Suppose that an element $x$ was the $i$-th inserted element. At the moment of insertion, the load factor is ${} \alpha _ i = (i-1)/m {}$. By the above theorem, the expected number of probes must have been ${} 1/(1 -\alpha _ i) = \frac{m}{m-(i-1)} {}$. Averaging this over all $i$ gives
$$
\begin{aligned}
\frac{1}{n} \sum _ {i=1}^n \frac{m}{m - (i - 1)} &= \frac{m}{n} \sum _ {i=0}^{n-1} \frac{1}{m - i} \\
&\leq \frac{1}{\alpha} \int _ {m-n}^m \frac{1}{x}\,dx \\
&= \frac{1}{\alpha} \log \frac{1}{1-\alpha}.
\end{aligned}
$$
### When the Hash Table is Full ($\alpha = 1$)

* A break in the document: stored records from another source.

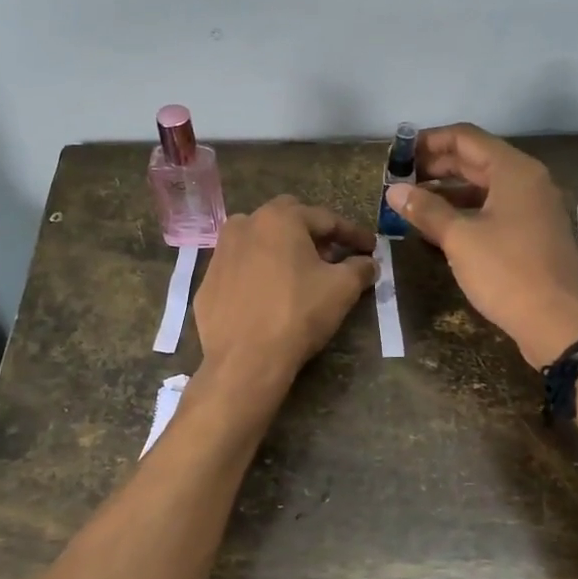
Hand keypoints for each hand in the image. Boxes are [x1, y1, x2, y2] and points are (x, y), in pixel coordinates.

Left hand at [192, 197, 376, 391]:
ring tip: (299, 274)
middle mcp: (245, 225)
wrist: (244, 360)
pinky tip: (269, 294)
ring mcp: (220, 252)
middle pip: (288, 221)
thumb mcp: (341, 289)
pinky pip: (240, 268)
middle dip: (313, 235)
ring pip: (259, 241)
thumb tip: (368, 263)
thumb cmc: (297, 314)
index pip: (325, 219)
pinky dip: (258, 273)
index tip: (370, 248)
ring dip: (282, 250)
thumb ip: (359, 268)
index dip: (352, 234)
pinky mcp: (207, 281)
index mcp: (279, 218)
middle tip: (332, 257)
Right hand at [383, 124, 577, 367]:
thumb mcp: (459, 238)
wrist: (556, 323)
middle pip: (475, 160)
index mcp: (514, 171)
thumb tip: (394, 190)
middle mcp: (528, 181)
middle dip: (435, 167)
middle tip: (399, 180)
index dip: (428, 141)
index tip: (398, 155)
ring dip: (448, 191)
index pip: (465, 138)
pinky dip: (466, 211)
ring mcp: (534, 208)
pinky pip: (494, 209)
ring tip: (412, 203)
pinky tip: (439, 228)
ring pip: (484, 186)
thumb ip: (426, 209)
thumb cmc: (506, 272)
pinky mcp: (534, 233)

First of all, on an unsuccessful search, all $m$ buckets should be probed.
On a successful search, set $m = n$ on the above argument, then the average number of probes is
$$
\frac{1}{m} \sum _ {i=1}^m \frac{m}{m - (i - 1)} = \sum _ {i=1}^m \frac{1}{i} = H _ m,
$$
where $H _ m$ is the $m$-th harmonic number.